■ Data section:
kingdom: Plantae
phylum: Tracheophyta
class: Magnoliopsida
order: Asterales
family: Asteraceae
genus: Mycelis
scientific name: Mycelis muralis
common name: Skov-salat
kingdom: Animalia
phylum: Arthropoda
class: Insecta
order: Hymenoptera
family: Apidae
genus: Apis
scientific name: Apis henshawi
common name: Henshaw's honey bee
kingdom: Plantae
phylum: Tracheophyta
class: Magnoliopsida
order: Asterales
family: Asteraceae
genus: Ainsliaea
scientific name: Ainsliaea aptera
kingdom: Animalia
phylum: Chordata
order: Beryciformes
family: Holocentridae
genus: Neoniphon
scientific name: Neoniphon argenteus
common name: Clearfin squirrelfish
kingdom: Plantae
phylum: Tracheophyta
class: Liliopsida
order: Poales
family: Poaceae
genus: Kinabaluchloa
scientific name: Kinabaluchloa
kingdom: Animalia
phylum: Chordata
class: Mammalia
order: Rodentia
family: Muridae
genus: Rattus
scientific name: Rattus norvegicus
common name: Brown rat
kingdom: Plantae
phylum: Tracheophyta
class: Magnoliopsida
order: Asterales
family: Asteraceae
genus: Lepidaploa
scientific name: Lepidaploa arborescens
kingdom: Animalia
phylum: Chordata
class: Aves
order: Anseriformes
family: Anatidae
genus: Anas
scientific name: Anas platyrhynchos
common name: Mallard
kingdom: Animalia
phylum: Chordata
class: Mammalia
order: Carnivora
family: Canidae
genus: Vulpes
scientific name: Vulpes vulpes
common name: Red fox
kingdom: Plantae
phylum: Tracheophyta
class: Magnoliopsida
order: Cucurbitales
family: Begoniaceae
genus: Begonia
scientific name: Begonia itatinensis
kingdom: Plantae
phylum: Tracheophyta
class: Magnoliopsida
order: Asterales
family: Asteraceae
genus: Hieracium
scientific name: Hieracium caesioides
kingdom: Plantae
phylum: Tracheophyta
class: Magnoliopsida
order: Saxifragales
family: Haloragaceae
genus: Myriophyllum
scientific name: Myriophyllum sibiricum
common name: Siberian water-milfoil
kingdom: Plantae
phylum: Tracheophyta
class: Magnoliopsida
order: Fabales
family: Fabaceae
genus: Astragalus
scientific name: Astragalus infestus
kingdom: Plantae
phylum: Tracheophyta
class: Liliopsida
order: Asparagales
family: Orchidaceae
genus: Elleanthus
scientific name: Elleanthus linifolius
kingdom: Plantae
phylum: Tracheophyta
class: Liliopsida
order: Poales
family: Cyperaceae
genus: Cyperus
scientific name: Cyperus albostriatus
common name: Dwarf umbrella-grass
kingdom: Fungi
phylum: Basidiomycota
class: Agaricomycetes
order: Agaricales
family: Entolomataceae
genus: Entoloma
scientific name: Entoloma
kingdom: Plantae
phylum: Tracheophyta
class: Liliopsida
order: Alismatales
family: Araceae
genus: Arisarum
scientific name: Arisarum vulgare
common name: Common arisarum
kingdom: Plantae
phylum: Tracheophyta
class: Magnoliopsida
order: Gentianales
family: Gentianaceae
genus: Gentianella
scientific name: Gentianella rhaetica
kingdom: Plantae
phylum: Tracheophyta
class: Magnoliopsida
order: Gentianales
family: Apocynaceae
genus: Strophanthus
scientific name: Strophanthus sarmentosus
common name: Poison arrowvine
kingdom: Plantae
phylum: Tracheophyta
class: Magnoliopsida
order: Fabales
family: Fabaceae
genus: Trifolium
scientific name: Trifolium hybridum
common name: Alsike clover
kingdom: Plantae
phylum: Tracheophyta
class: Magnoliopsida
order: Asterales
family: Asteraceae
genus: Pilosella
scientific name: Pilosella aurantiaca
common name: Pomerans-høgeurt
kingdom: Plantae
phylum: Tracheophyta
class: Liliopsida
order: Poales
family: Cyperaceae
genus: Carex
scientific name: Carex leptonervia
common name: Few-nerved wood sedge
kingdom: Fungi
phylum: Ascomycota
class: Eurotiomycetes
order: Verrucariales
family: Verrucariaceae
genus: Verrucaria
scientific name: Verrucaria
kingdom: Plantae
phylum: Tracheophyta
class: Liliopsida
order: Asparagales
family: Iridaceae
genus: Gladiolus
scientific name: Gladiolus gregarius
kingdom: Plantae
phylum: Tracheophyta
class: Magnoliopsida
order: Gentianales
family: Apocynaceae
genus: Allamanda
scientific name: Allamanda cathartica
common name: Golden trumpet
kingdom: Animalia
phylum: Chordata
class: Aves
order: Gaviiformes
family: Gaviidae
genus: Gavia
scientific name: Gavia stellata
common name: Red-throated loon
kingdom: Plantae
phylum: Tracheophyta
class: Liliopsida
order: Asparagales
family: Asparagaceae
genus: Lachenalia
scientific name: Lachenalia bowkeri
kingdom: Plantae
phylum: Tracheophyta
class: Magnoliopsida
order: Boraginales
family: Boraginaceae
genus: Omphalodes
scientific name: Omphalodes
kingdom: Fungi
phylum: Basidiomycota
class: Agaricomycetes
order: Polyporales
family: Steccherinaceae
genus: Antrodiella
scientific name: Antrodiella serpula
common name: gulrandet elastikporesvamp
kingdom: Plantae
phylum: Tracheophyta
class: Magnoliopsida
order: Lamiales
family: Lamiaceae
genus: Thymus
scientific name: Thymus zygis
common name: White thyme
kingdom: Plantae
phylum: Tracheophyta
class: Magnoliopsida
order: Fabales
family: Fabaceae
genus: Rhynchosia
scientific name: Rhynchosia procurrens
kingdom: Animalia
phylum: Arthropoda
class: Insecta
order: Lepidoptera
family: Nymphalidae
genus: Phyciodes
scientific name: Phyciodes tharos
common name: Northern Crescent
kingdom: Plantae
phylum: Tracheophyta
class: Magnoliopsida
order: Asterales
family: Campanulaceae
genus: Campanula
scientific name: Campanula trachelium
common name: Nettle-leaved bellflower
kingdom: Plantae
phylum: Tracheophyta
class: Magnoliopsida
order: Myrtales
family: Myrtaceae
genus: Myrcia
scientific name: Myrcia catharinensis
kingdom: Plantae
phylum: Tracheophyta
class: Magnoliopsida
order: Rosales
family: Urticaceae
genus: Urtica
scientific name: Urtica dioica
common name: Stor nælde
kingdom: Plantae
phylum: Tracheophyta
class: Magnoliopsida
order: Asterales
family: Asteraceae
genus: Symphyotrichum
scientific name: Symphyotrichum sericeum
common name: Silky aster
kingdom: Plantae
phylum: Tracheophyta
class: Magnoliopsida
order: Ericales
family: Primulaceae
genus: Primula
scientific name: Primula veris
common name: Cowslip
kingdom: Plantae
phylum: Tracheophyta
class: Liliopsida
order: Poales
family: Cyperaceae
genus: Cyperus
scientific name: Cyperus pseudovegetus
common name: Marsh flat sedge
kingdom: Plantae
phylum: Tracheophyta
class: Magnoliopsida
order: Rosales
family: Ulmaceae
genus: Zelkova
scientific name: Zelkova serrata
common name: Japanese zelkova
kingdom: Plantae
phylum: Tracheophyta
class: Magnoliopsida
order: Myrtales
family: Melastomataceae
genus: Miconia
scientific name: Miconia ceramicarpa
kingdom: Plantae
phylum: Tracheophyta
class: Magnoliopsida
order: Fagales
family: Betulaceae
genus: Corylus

■ Problem requirements: Give back every line of the records above, unchanged and in their original order.

■ Exercise result:
kingdom: Plantae
phylum: Tracheophyta
class: Magnoliopsida
order: Asterales
family: Asteraceae
genus: Mycelis
scientific name: Mycelis muralis
common name: Skov-salat
kingdom: Animalia
phylum: Arthropoda
class: Insecta
order: Hymenoptera
family: Apidae
genus: Apis
scientific name: Apis henshawi
common name: Henshaw's honey bee
kingdom: Plantae
phylum: Tracheophyta
class: Magnoliopsida
order: Asterales
family: Asteraceae
genus: Ainsliaea
scientific name: Ainsliaea aptera
kingdom: Animalia
phylum: Chordata
order: Beryciformes
family: Holocentridae
genus: Neoniphon
scientific name: Neoniphon argenteus
common name: Clearfin squirrelfish
kingdom: Plantae
phylum: Tracheophyta
class: Liliopsida
order: Poales
family: Poaceae
genus: Kinabaluchloa
scientific name: Kinabaluchloa
kingdom: Animalia
phylum: Chordata
class: Mammalia
order: Rodentia
family: Muridae
genus: Rattus
scientific name: Rattus norvegicus
common name: Brown rat
kingdom: Plantae
phylum: Tracheophyta
class: Magnoliopsida
order: Asterales
family: Asteraceae
genus: Lepidaploa
scientific name: Lepidaploa arborescens
kingdom: Animalia
phylum: Chordata
class: Aves
order: Anseriformes
family: Anatidae
genus: Anas
scientific name: Anas platyrhynchos
common name: Mallard
kingdom: Animalia
phylum: Chordata
class: Mammalia
order: Carnivora
family: Canidae
genus: Vulpes
scientific name: Vulpes vulpes
common name: Red fox
kingdom: Plantae
phylum: Tracheophyta
class: Magnoliopsida
order: Cucurbitales
family: Begoniaceae
genus: Begonia
scientific name: Begonia itatinensis
kingdom: Plantae
phylum: Tracheophyta
class: Magnoliopsida
order: Asterales
family: Asteraceae
genus: Hieracium
scientific name: Hieracium caesioides
kingdom: Plantae
phylum: Tracheophyta
class: Magnoliopsida
order: Saxifragales
family: Haloragaceae
genus: Myriophyllum
scientific name: Myriophyllum sibiricum
common name: Siberian water-milfoil
kingdom: Plantae
phylum: Tracheophyta
class: Magnoliopsida
order: Fabales
family: Fabaceae
genus: Astragalus
scientific name: Astragalus infestus
kingdom: Plantae
phylum: Tracheophyta
class: Liliopsida
order: Asparagales
family: Orchidaceae
genus: Elleanthus
scientific name: Elleanthus linifolius
kingdom: Plantae
phylum: Tracheophyta
class: Liliopsida
order: Poales
family: Cyperaceae
genus: Cyperus
scientific name: Cyperus albostriatus
common name: Dwarf umbrella-grass
kingdom: Fungi
phylum: Basidiomycota
class: Agaricomycetes
order: Agaricales
family: Entolomataceae
genus: Entoloma
scientific name: Entoloma
kingdom: Plantae
phylum: Tracheophyta
class: Liliopsida
order: Alismatales
family: Araceae
genus: Arisarum
scientific name: Arisarum vulgare
common name: Common arisarum
kingdom: Plantae
phylum: Tracheophyta
class: Magnoliopsida
order: Gentianales
family: Gentianaceae
genus: Gentianella
scientific name: Gentianella rhaetica
kingdom: Plantae
phylum: Tracheophyta
class: Magnoliopsida
order: Gentianales
family: Apocynaceae
genus: Strophanthus
scientific name: Strophanthus sarmentosus
common name: Poison arrowvine
kingdom: Plantae
phylum: Tracheophyta
class: Magnoliopsida
order: Fabales
family: Fabaceae
genus: Trifolium
scientific name: Trifolium hybridum
common name: Alsike clover
kingdom: Plantae
phylum: Tracheophyta
class: Magnoliopsida
order: Asterales
family: Asteraceae
genus: Pilosella
scientific name: Pilosella aurantiaca
common name: Pomerans-høgeurt
kingdom: Plantae
phylum: Tracheophyta
class: Liliopsida
order: Poales
family: Cyperaceae
genus: Carex
scientific name: Carex leptonervia
common name: Few-nerved wood sedge
kingdom: Fungi
phylum: Ascomycota
class: Eurotiomycetes
order: Verrucariales
family: Verrucariaceae
genus: Verrucaria
scientific name: Verrucaria
kingdom: Plantae
phylum: Tracheophyta
class: Liliopsida
order: Asparagales
family: Iridaceae
genus: Gladiolus
scientific name: Gladiolus gregarius
kingdom: Plantae
phylum: Tracheophyta
class: Magnoliopsida
order: Gentianales
family: Apocynaceae
genus: Allamanda
scientific name: Allamanda cathartica
common name: Golden trumpet
kingdom: Animalia
phylum: Chordata
class: Aves
order: Gaviiformes
family: Gaviidae
genus: Gavia
scientific name: Gavia stellata
common name: Red-throated loon
kingdom: Plantae
phylum: Tracheophyta
class: Liliopsida
order: Asparagales
family: Asparagaceae
genus: Lachenalia
scientific name: Lachenalia bowkeri
kingdom: Plantae
phylum: Tracheophyta
class: Magnoliopsida
order: Boraginales
family: Boraginaceae
genus: Omphalodes
scientific name: Omphalodes
kingdom: Fungi
phylum: Basidiomycota
class: Agaricomycetes
order: Polyporales
family: Steccherinaceae
genus: Antrodiella
scientific name: Antrodiella serpula
common name: gulrandet elastikporesvamp
kingdom: Plantae
phylum: Tracheophyta
class: Magnoliopsida
order: Lamiales
family: Lamiaceae
genus: Thymus
scientific name: Thymus zygis
common name: White thyme
kingdom: Plantae
phylum: Tracheophyta
class: Magnoliopsida
order: Fabales
family: Fabaceae
genus: Rhynchosia
scientific name: Rhynchosia procurrens
kingdom: Animalia
phylum: Arthropoda
class: Insecta
order: Lepidoptera
family: Nymphalidae
genus: Phyciodes
scientific name: Phyciodes tharos
common name: Northern Crescent
kingdom: Plantae
phylum: Tracheophyta
class: Magnoliopsida
order: Asterales
family: Campanulaceae
genus: Campanula
scientific name: Campanula trachelium
common name: Nettle-leaved bellflower
kingdom: Plantae
phylum: Tracheophyta
class: Magnoliopsida
order: Myrtales
family: Myrtaceae
genus: Myrcia
scientific name: Myrcia catharinensis
kingdom: Plantae
phylum: Tracheophyta
class: Magnoliopsida
order: Rosales
family: Urticaceae
genus: Urtica
scientific name: Urtica dioica
common name: Stor nælde
kingdom: Plantae
phylum: Tracheophyta
class: Magnoliopsida
order: Asterales
family: Asteraceae
genus: Symphyotrichum
scientific name: Symphyotrichum sericeum
common name: Silky aster
kingdom: Plantae
phylum: Tracheophyta
class: Magnoliopsida
order: Ericales
family: Primulaceae
genus: Primula
scientific name: Primula veris
common name: Cowslip
kingdom: Plantae
phylum: Tracheophyta
class: Liliopsida
order: Poales
family: Cyperaceae
genus: Cyperus
scientific name: Cyperus pseudovegetus
common name: Marsh flat sedge
kingdom: Plantae
phylum: Tracheophyta
class: Magnoliopsida
order: Rosales
family: Ulmaceae
genus: Zelkova
scientific name: Zelkova serrata
common name: Japanese zelkova
kingdom: Plantae
phylum: Tracheophyta
class: Magnoliopsida
order: Myrtales
family: Melastomataceae
genus: Miconia
scientific name: Miconia ceramicarpa
kingdom: Plantae
phylum: Tracheophyta
class: Magnoliopsida
order: Fagales
family: Betulaceae
genus: Corylus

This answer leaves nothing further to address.